During the formative years of the modern environmental movement, David and Joe were among the most prominent members of the legal profession arguing that expanded use of the courts was necessary to achieve environmental progress.

In 1971, environmental group access to the courts still a relatively novel concept, David wrote, in a New York Times op-ed piece:

“To deny standing in court to a citizen or group because it speaks out for the public interest, rather than a private pecuniary interest, is to license any violation of substantive law which is on so broad a scale that it injures society as a whole, instead of only a few ….”
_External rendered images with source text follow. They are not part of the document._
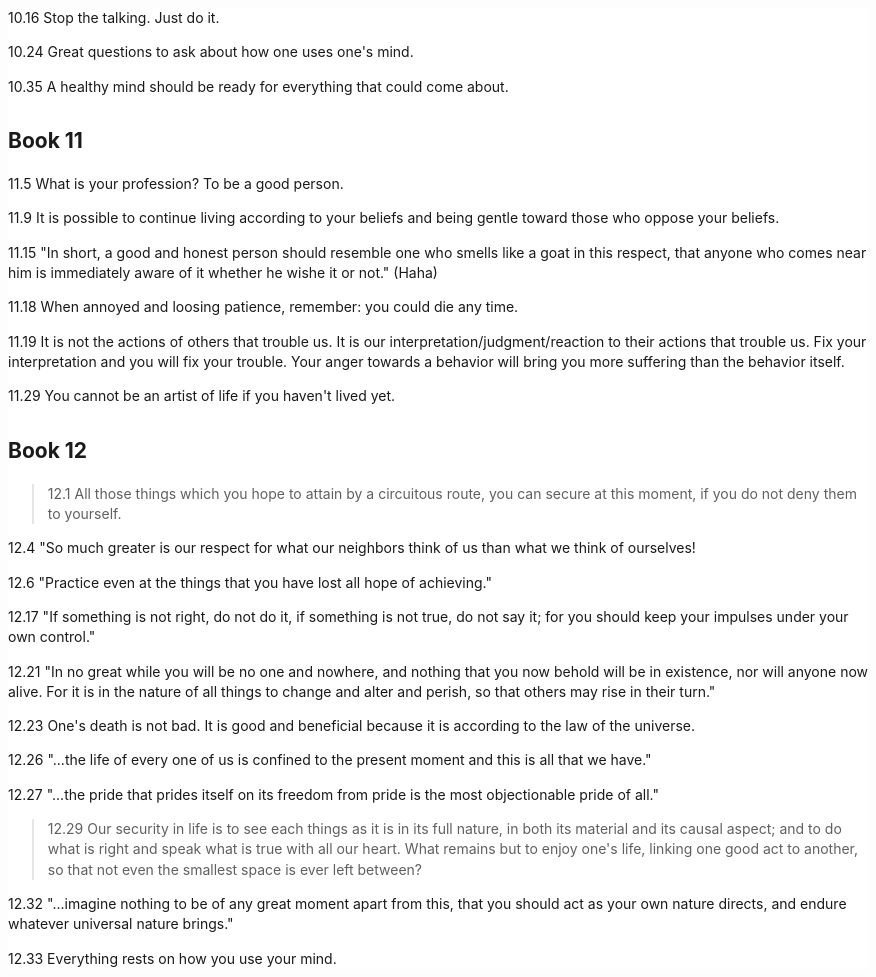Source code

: 10.16 Stop the talking. Just do it.

10.24 Great questions to ask about how one uses one's mind.

10.35 A healthy mind should be ready for everything that could come about.

## Book 11

11.5 What is your profession? To be a good person.

11.9 It is possible to continue living according to your beliefs and being gentle toward those who oppose your beliefs.

11.15 "In short, a good and honest person should resemble one who smells like a goat in this respect, that anyone who comes near him is immediately aware of it whether he wishe it or not." (Haha)

11.18 When annoyed and loosing patience, remember: you could die any time.

11.19 It is not the actions of others that trouble us. It is our interpretation/judgment/reaction to their actions that trouble us. Fix your interpretation and you will fix your trouble. Your anger towards a behavior will bring you more suffering than the behavior itself.

11.29 You cannot be an artist of life if you haven't lived yet.

## Book 12

> 12.1 All those things which you hope to attain by a circuitous route, you can secure at this moment, if you do not deny them to yourself.

12.4 "So much greater is our respect for what our neighbors think of us than what we think of ourselves!

12.6 "Practice even at the things that you have lost all hope of achieving."

12.17 "If something is not right, do not do it, if something is not true, do not say it; for you should keep your impulses under your own control."

12.21 "In no great while you will be no one and nowhere, and nothing that you now behold will be in existence, nor will anyone now alive. For it is in the nature of all things to change and alter and perish, so that others may rise in their turn."

12.23 One's death is not bad. It is good and beneficial because it is according to the law of the universe.

12.26 "...the life of every one of us is confined to the present moment and this is all that we have."

12.27 "...the pride that prides itself on its freedom from pride is the most objectionable pride of all."

> 12.29 Our security in life is to see each things as it is in its full nature, in both its material and its causal aspect; and to do what is right and speak what is true with all our heart. What remains but to enjoy one's life, linking one good act to another, so that not even the smallest space is ever left between?

12.32 "...imagine nothing to be of any great moment apart from this, that you should act as your own nature directs, and endure whatever universal nature brings."

12.33 Everything rests on how you use your mind.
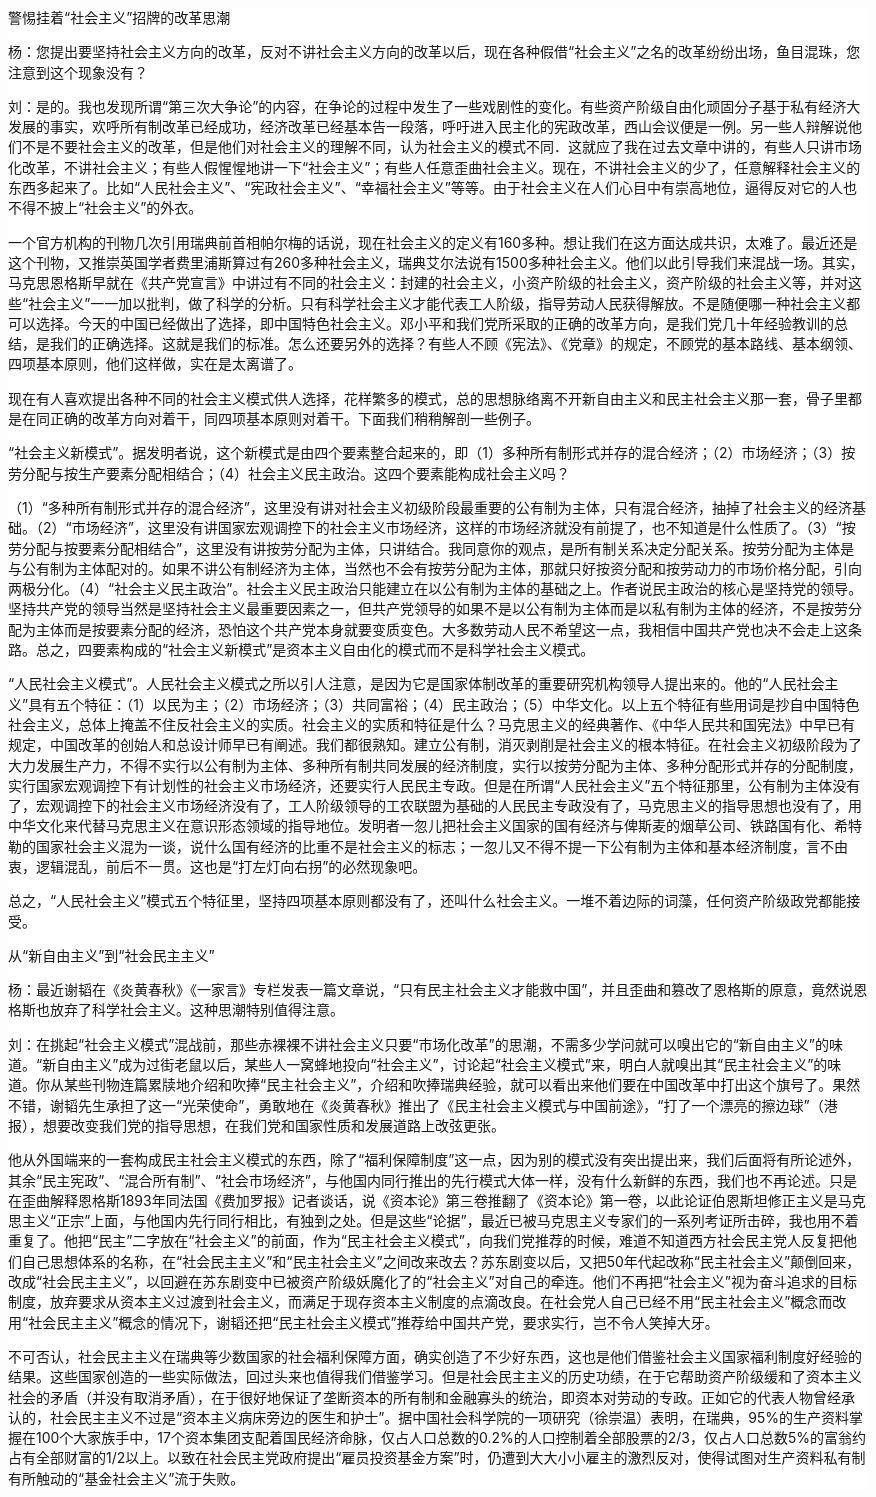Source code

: 警惕挂着“社会主义”招牌的改革思潮

杨：您提出要坚持社会主义方向的改革，反对不讲社会主义方向的改革以后，现在各种假借“社会主义”之名的改革纷纷出场，鱼目混珠，您注意到这个现象没有？


刘：是的。我也发现所谓“第三次大争论”的内容，在争论的过程中发生了一些戏剧性的变化。有些资产阶级自由化顽固分子基于私有经济大发展的事实，欢呼所有制改革已经成功，经济改革已经基本告一段落，呼吁进入民主化的宪政改革，西山会议便是一例。另一些人辩解说他们不是不要社会主义的改革，但是他们对社会主义的理解不同，认为社会主义的模式不同．这就应了我在过去文章中讲的，有些人只讲市场化改革，不讲社会主义；有些人假惺惺地讲一下“社会主义”；有些人任意歪曲社会主义。现在，不讲社会主义的少了，任意解释社会主义的东西多起来了。比如“人民社会主义”、“宪政社会主义”、“幸福社会主义”等等。由于社会主义在人们心目中有崇高地位，逼得反对它的人也不得不披上“社会主义”的外衣。


一个官方机构的刊物几次引用瑞典前首相帕尔梅的话说，现在社会主义的定义有160多种。想让我们在这方面达成共识，太难了。最近还是这个刊物，又推崇英国学者费里浦斯算过有260多种社会主义，瑞典艾尔法说有1500多种社会主义。他们以此引导我们来混战一场。其实，马克思恩格斯早就在《共产党宣言》中讲过有不同的社会主义：封建的社会主义，小资产阶级的社会主义，资产阶级的社会主义等，并对这些“社会主义”一一加以批判，做了科学的分析。只有科学社会主义才能代表工人阶级，指导劳动人民获得解放。不是随便哪一种社会主义都可以选择。今天的中国已经做出了选择，即中国特色社会主义。邓小平和我们党所采取的正确的改革方向，是我们党几十年经验教训的总结，是我们的正确选择。这就是我们的标准。怎么还要另外的选择？有些人不顾《宪法》、《党章》的规定，不顾党的基本路线、基本纲领、四项基本原则，他们这样做，实在是太离谱了。


现在有人喜欢提出各种不同的社会主义模式供人选择，花样繁多的模式，总的思想脉络离不开新自由主义和民主社会主义那一套，骨子里都是在同正确的改革方向对着干，同四项基本原则对着干。下面我们稍稍解剖一些例子。


“社会主义新模式”。据发明者说，这个新模式是由四个要素整合起来的，即（1）多种所有制形式并存的混合经济；（2）市场经济；（3）按劳分配与按生产要素分配相结合；（4）社会主义民主政治。这四个要素能构成社会主义吗？


（1）“多种所有制形式并存的混合经济”，这里没有讲对社会主义初级阶段最重要的公有制为主体，只有混合经济，抽掉了社会主义的经济基础。（2）“市场经济”，这里没有讲国家宏观调控下的社会主义市场经济，这样的市场经济就没有前提了，也不知道是什么性质了。（3）“按劳分配与按要素分配相结合”，这里没有讲按劳分配为主体，只讲结合。我同意你的观点，是所有制关系决定分配关系。按劳分配为主体是与公有制为主体配对的。如果不讲公有制经济为主体，当然也不会有按劳分配为主体，那就只好按资分配和按劳动力的市场价格分配，引向两极分化。（4）“社会主义民主政治”。社会主义民主政治只能建立在以公有制为主体的基础之上。作者说民主政治的核心是坚持党的领导。坚持共产党的领导当然是坚持社会主义最重要因素之一，但共产党领导的如果不是以公有制为主体而是以私有制为主体的经济，不是按劳分配为主体而是按要素分配的经济，恐怕这个共产党本身就要变质变色。大多数劳动人民不希望这一点，我相信中国共产党也决不会走上这条路。总之，四要素构成的“社会主义新模式”是资本主义自由化的模式而不是科学社会主义模式。


“人民社会主义模式”。人民社会主义模式之所以引人注意，是因为它是国家体制改革的重要研究机构领导人提出来的。他的“人民社会主义”具有五个特征：（1）以民为主；（2）市场经济；（3）共同富裕；（4）民主政治；（5）中华文化。以上五个特征有些用词是抄自中国特色社会主义，总体上掩盖不住反社会主义的实质。社会主义的实质和特征是什么？马克思主义的经典著作、《中华人民共和国宪法》中早已有规定，中国改革的创始人和总设计师早已有阐述。我们都很熟知。建立公有制，消灭剥削是社会主义的根本特征。在社会主义初级阶段为了大力发展生产力，不得不实行以公有制为主体、多种所有制共同发展的经济制度，实行以按劳分配为主体、多种分配形式并存的分配制度，实行国家宏观调控下有计划性的社会主义市场经济，还要实行人民民主专政。但是在所谓“人民社会主义”五个特征那里，公有制为主体没有了，宏观调控下的社会主义市场经济没有了，工人阶级领导的工农联盟为基础的人民民主专政没有了，马克思主义的指导思想也没有了，用中华文化来代替马克思主义在意识形态领域的指导地位。发明者一忽儿把社会主义国家的国有经济与俾斯麦的烟草公司、铁路国有化、希特勒的国家社会主义混为一谈，说什么国有经济的比重不是社会主义的标志；一忽儿又不得不提一下公有制为主体和基本经济制度，言不由衷，逻辑混乱，前后不一贯。这也是“打左灯向右拐”的必然现象吧。

总之，“人民社会主义”模式五个特征里，坚持四项基本原则都没有了，还叫什么社会主义。一堆不着边际的词藻，任何资产阶级政党都能接受。

从“新自由主义”到“社会民主主义”


杨：最近谢韬在《炎黄春秋》《一家言》专栏发表一篇文章说，“只有民主社会主义才能救中国”，并且歪曲和篡改了恩格斯的原意，竟然说恩格斯也放弃了科学社会主义。这种思潮特别值得注意。


刘：在挑起“社会主义模式”混战前，那些赤裸裸不讲社会主义只要“市场化改革”的思潮，不需多少学问就可以嗅出它的“新自由主义”的味道。“新自由主义”成为过街老鼠以后，某些人一窝蜂地投向“社会主义”，讨论起“社会主义模式”来，明白人就嗅出其“民主社会主义”的味道。你从某些刊物连篇累牍地介绍和吹捧“民主社会主义”，介绍和吹捧瑞典经验，就可以看出来他们要在中国改革中打出这个旗号了。果然不错，谢韬先生承担了这一“光荣使命”，勇敢地在《炎黄春秋》推出了《民主社会主义模式与中国前途》，“打了一个漂亮的擦边球”（港报），想要改变我们党的指导思想，在我们党和国家性质和发展道路上改弦更张。


他从外国端来的一套构成民主社会主义模式的东西，除了“福利保障制度”这一点，因为别的模式没有突出提出来，我们后面将有所论述外，其余“民主宪政”、“混合所有制”、“社会市场经济”，与他国内同行推出的先行模式大体一样，没有什么新鲜的东西，我们也不再论述。只是在歪曲解释恩格斯1893年同法国《费加罗报》记者谈话，说《资本论》第三卷推翻了《资本论》第一卷，以此论证伯恩斯坦修正主义是马克思主义“正宗”上面，与他国内先行同行相比，有独到之处。但是这些“论据”，最近已被马克思主义专家们的一系列考证所击碎，我也用不着重复了。他把“民主”二字放在“社会主义”的前面，作为“民主社会主义模式”，向我们党推荐的时候，难道不知道西方社会民主党人反复把他们自己思想体系的名称，在“社会民主主义”和“民主社会主义”之间改来改去？苏东剧变以后，又把50年代起改称“民主社会主义”颠倒回来，改成“社会民主主义”，以回避在苏东剧变中已被资产阶级妖魔化了的“社会主义”对自己的牵连。他们不再把“社会主义”视为奋斗追求的目标制度，放弃要求从资本主义过渡到社会主义，而满足于现存资本主义制度的点滴改良。在社会党人自己已经不用“民主社会主义”概念而改用“社会民主主义”概念的情况下，谢韬还把“民主社会主义模式”推荐给中国共产党，要求实行，岂不令人笑掉大牙。


不可否认，社会民主主义在瑞典等少数国家的社会福利保障方面，确实创造了不少好东西，这也是他们借鉴社会主义国家福利制度好经验的结果。这些国家创造的一些实际做法，回过头来也值得我们借鉴学习。但是社会民主主义的历史功绩，在于它帮助资产阶级缓和了资本主义社会的矛盾（并没有取消矛盾），在于很好地保证了垄断资本的所有制和金融寡头的统治，即资本对劳动的专政。正如它的代表人物曾经承认的，社会民主主义不过是“资本主义病床旁边的医生和护士”。据中国社会科学院的一项研究（徐崇温）表明，在瑞典，95%的生产资料掌握在100个大家族手中，17个资本集团支配着国民经济命脉，仅占人口总数的0.2%的人口控制着全部股票的2/3，仅占人口总数5%的富翁约占有全部财富的1/2以上。以致在社会民主党政府提出“雇员投资基金方案”时，仍遭到大大小小雇主的激烈反对，使得试图对生产资料私有制有所触动的“基金社会主义”流于失败。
David was a thoughtful, soft spoken but determined litigator – the kind of lawyer that citizen groups always wanted on their side.

He was the lead attorney in a case, decided by the Second Circuit Court of Appeals in 1970, that blocked a proposed superhighway, called the Hudson River expressway, which would have permanently marred the river’s majestic landscape, north of Tarrytown, New York.

He served as lead counsel in litigation that challenged the siting of a proposed Trident submarine base in Bangor, Washington; in that case, the D.C. Circuit Court of Appeals in 1976 rejected the government’s argument that the Navy was exempt from the requirements of the National Environmental Policy Act and its environmental review requirements. 

And he prevailed in the 1979 Mohonk Preserve case in the New York State Court of Appeals; the state’s highest court recognized that preserving land in trust for nature and future generations was serving a charitable purpose and therefore such land holdings were entitled to an exemption from real property taxes.

While Sive’s career was centered in New York, Joe Sax’s journey took him to law schools at the University of Colorado, the University of Michigan, and UC Berkeley

Joe was one of the fledgling environmental movement’s most influential and innovative legal scholars.

In the mid-1960s, while teaching public lands law at the University of Colorado, he noticed that the coursework’s focus was on commodity development and private rights. So, as he recounted to the Portland Oregonian in a story retold in his Los Angeles Times obituary this week, he decided to create a new course that focused on conservation law. “Some people said, ‘It’s a fad.  It shouldn’t be in the curriculum. You ought to teach something serious.’” 

But Sax was simply ahead of his time. Today, virtually every law school in the United States offers courses focused exclusively on conservation and environmental law.

Joe is perhaps best known in legal circles for reviving interest in the “public trust doctrine.”  Historically, this ancient doctrine has been invoked to allow or require the government to retain certain property rights in navigable waterways and the lands beneath them, and to hold such properties in trust for the public. In a widely read 1970 law review article, Sax launched a campaign aimed at expanding the use of this doctrine to protect other natural resources for public use.

Sax also drafted the landmark 1970 law that made Michigan the first state in the nation to grant citizens standing to go to court and challenge projects that could lead to “pollution, impairment or destruction” of the state’s natural resources. This law became the model for similar statutes adopted in other states. And Joe’s advocacy for this concept in Congress paved the way for inclusion of “citizen suit provisions” in virtually all of the major federal environmental statutes enacted in the 1970s and 1980s.

Sive and Sax remained true to their values over the decades and remained active even in recent years -- advising environmental organizations (David was a longtime NRDC board member), writing, teaching and enjoying the great outdoors.

The nation’s environmental law movement will benefit for years to come thanks to the vision and courage of these two wise men.